Once in the system, he began to type: Garrington, Thomas.
Emma
It was a training day. Something to do with improving customer service and team communication. Emma hated anything like that. You never knew what was going to happen. They’d had one just after she was made permanent and they’d had to play games in a group. Variations on stupid kids’ games like musical chairs and blind man’s buff. She’d read there were places in Japan where the workers had to sing together at the start of every day. She shrivelled at the thought of it.
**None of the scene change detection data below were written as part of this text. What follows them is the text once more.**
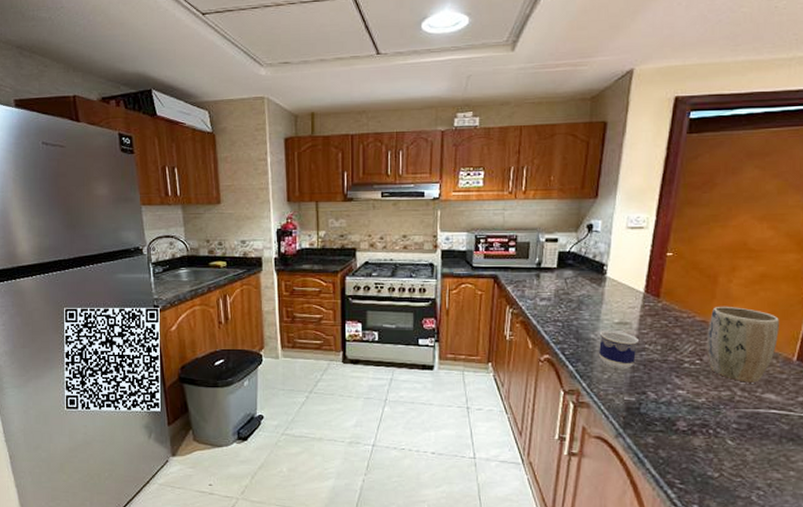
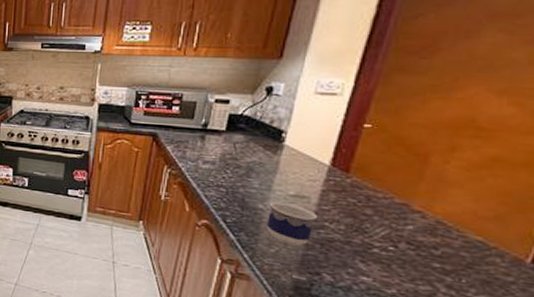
plant pot: present [707,307,779,383] -> none [405,190,511,281]

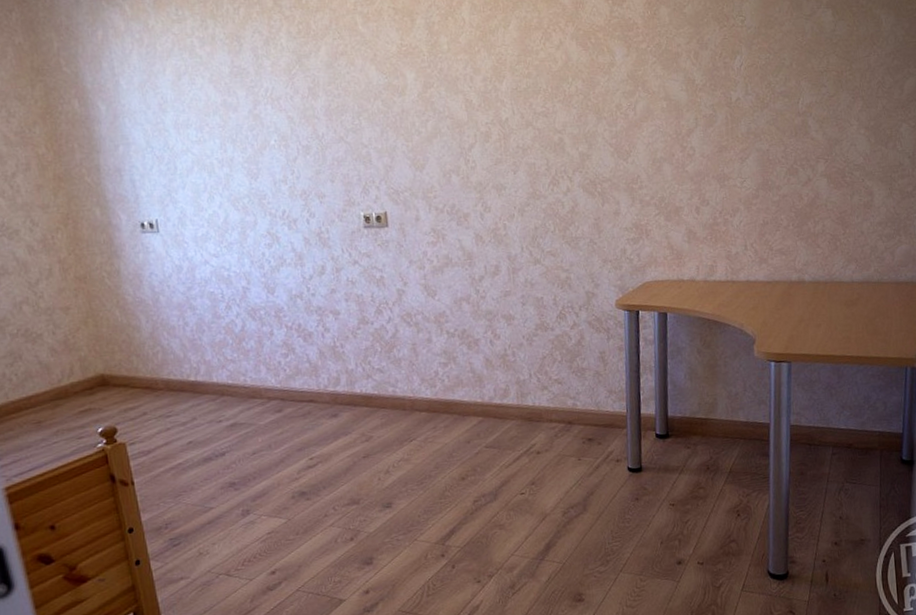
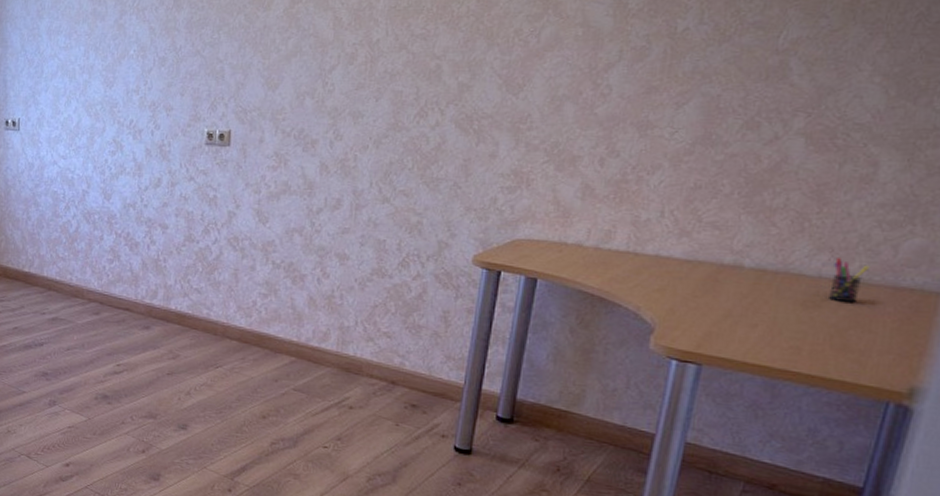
pen holder: none [859,266,880,298] -> present [829,258,870,302]

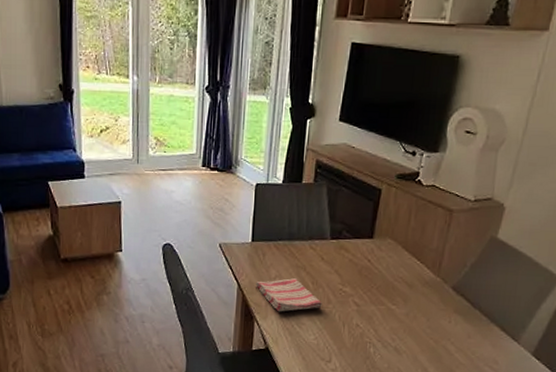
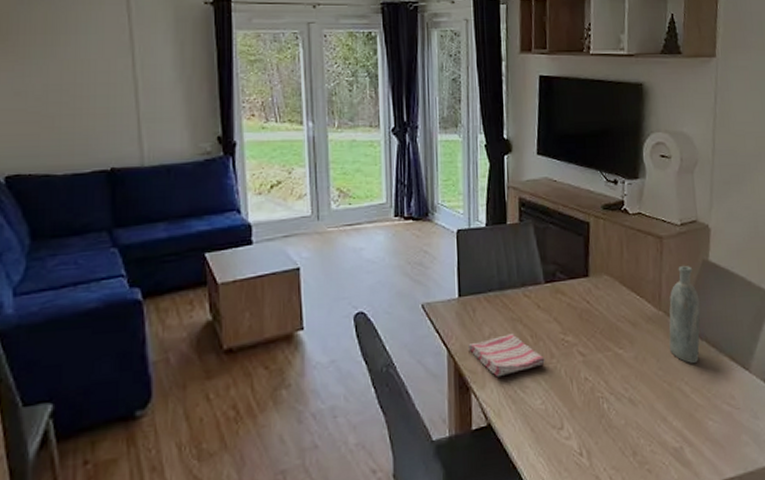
bottle: none [441,240,481,328] -> present [669,266,701,364]

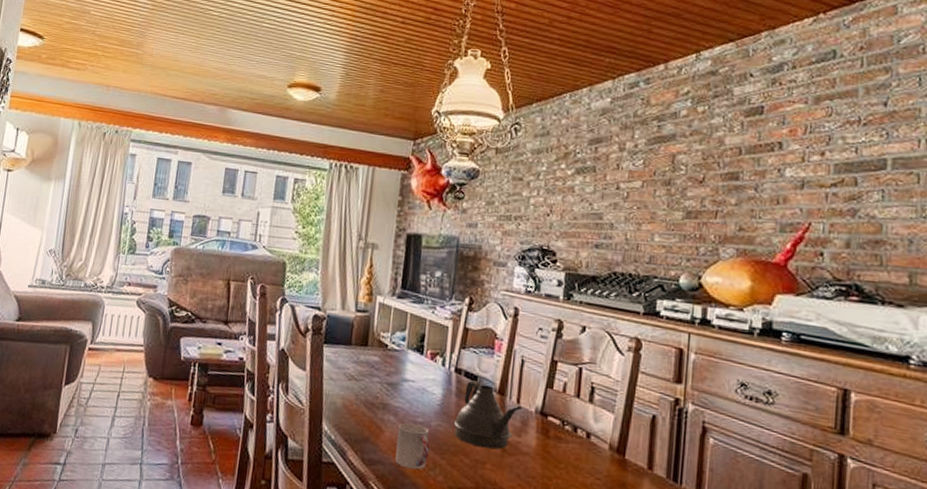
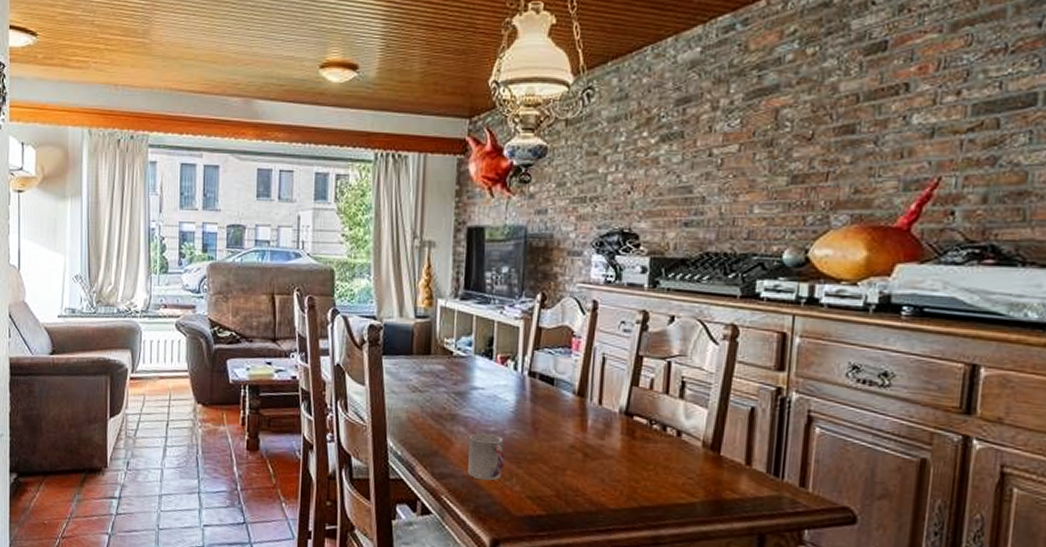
teapot: present [453,380,523,450] -> none [529,383,606,455]

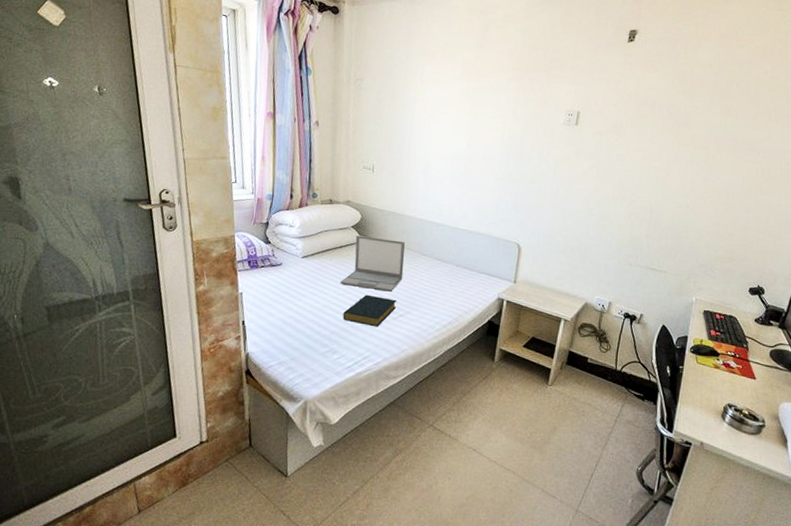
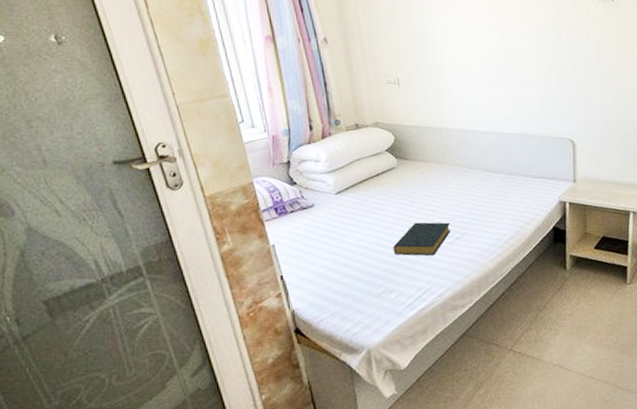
laptop: present [340,236,405,292] -> none [383,157,453,216]

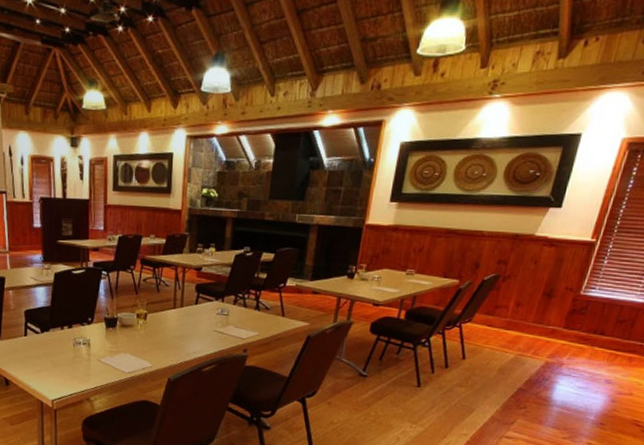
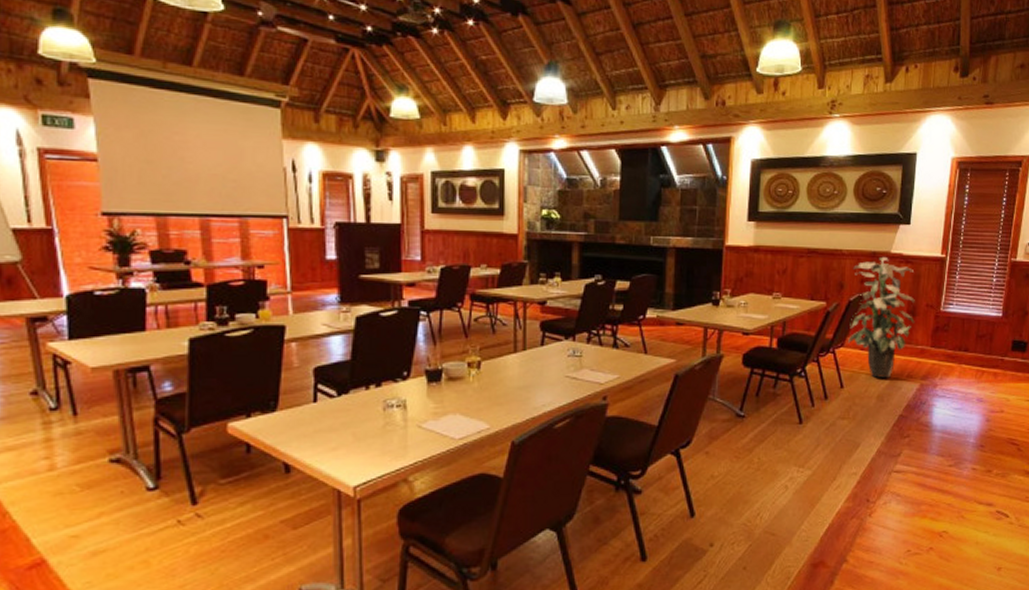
indoor plant: none [475,239,557,354] -> present [847,256,915,378]

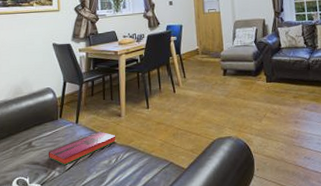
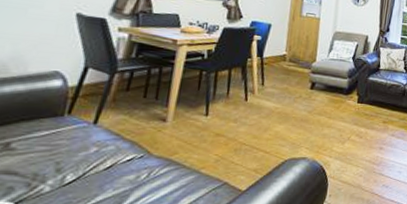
hardback book: present [48,131,116,165] -> none [36,137,154,178]

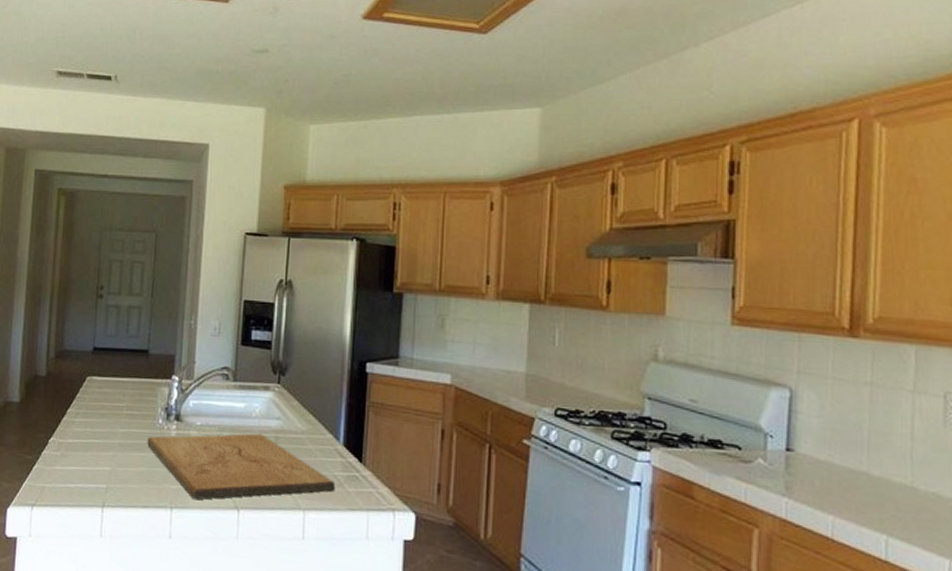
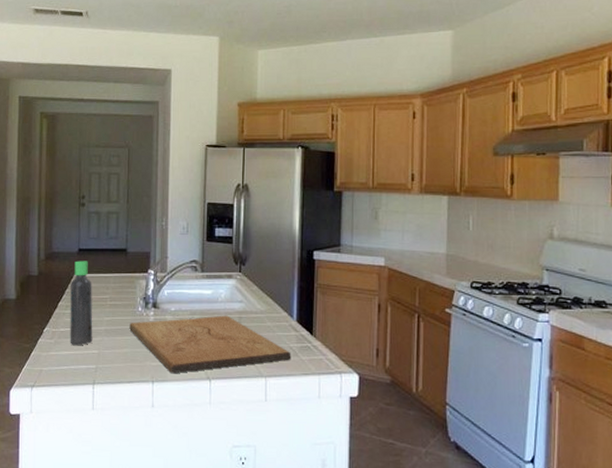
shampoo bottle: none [78,361,107,460] -> present [70,261,93,345]

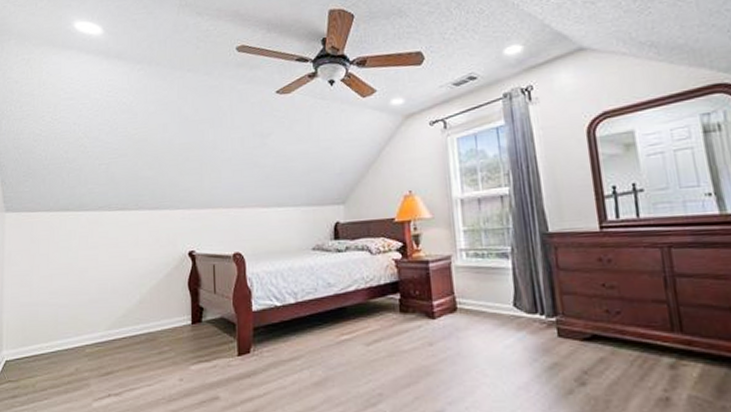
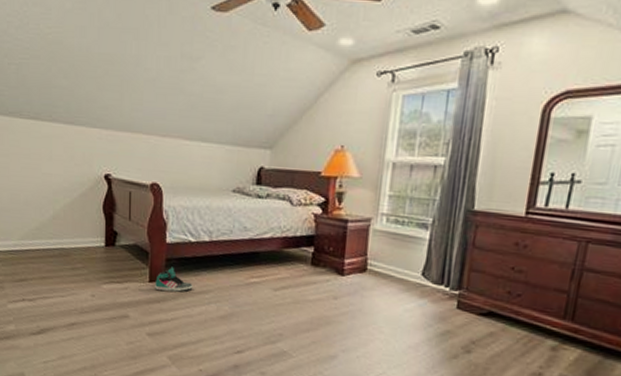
sneaker: none [244,336,283,364] -> present [155,267,193,292]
This training involved the junior staff and another ten people from the Liverpool office. For Emma it started badly and got worse.
They sat on chairs in a big circle and the trainer, a man called Vernon, with one of those funny little goatee beards, asked them each to introduce themselves. But instead of just saying their name, they had to talk for thirty seconds and tell as much of their life story as possible. Not me not me not me. Emma prayed fast and hard, but he asked her to go first. Her face burned and she felt sweat prickle under her arms. Now she’d stink all day too.